If crd is not accepted, the second one is also good
I have updated the design document and user examples. PTAL @Monokaix @JesseStutler
I suggest that we should add some explanations for queue-level schedule policy: For example, when users previously used cluster-level ( which refers to the previous schedule policy mode ), if binpack is used, the effect that tasks in the cluster will preferentially fill the nodes of existing tasks can be achieved, which can reduce resource fragmentation. However, in queue-level mode, if queue A is configured with binpack, queue B is configured with nodeorder. That standing in the cluster perspective, in fact, did not play a better role in reducing resource fragmentation ; from the queue perspective, the tasks in queue A are preferentially assigned to the nodes with tasks, and the tasks may be more compact.

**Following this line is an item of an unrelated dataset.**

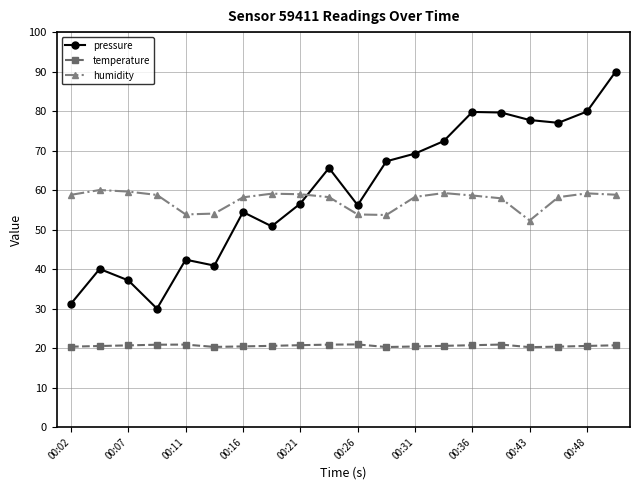

Rank the series by their maximum value, from highest to lowest.

pressure, humidity, temperature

The tasks in queue B are evenly distributed in the cluster according to the node situation.
We 'd better allow users to have a correct expectation of the impact of queue configuration (in queue-level mode) , help them to configure queue-level schedule policy more reasonably, and improve their experience of using volcano.
In addition, in queue-level mode, if queue A uses proportion but queue B uses capacity, will there be a conflict in resource management ?

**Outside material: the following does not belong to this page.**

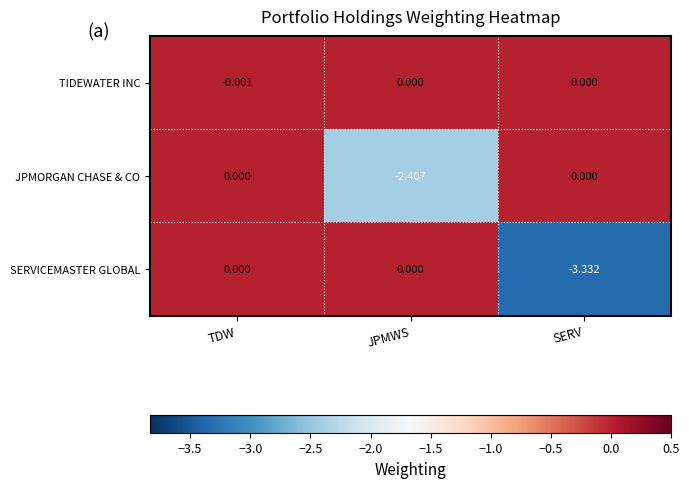

At which category does the chart reach its minimum across all series?

SERV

I suggest that we should add some explanations for queue-level schedule policy: For example, when users previously used cluster-level ( which refers to the previous schedule policy mode ), if binpack is used, the effect that tasks in the cluster will preferentially fill the nodes of existing tasks can be achieved, which can reduce resource fragmentation. However, in queue-level mode, if queue A is configured with binpack, queue B is configured with spread. That standing in the cluster perspective, in fact, did not play a better role in reducing resource fragmentation ; from the queue perspective, the tasks in queue A are preferentially assigned to the nodes with tasks, and the tasks may be more compact. The tasks in queue B are evenly distributed in the cluster according to the node situation.
We 'd better allow users to have a correct expectation of the impact of queue configuration (in queue-level mode) , help them to configure queue-level schedule policy more reasonably, and improve their experience of using volcano.
In addition, in queue-level mode, if queue A uses proportion but queue B uses capacity, will there be a conflict in resource management ?
I think queue capacity management plugins such as proportion and capacity should be configured at the global level?
I think queue capacity management plugins such as
proportionandcapacityshould be configured at the global level?
I think this is a solution, we may need to simply classify the existing plugins, which can only be applied globally, which can be configured at the queue-level. In order to be compatible with the configuration of the previous version of the users, queue-level schedule policy should be based on default schedule policy when encountering a global plugin.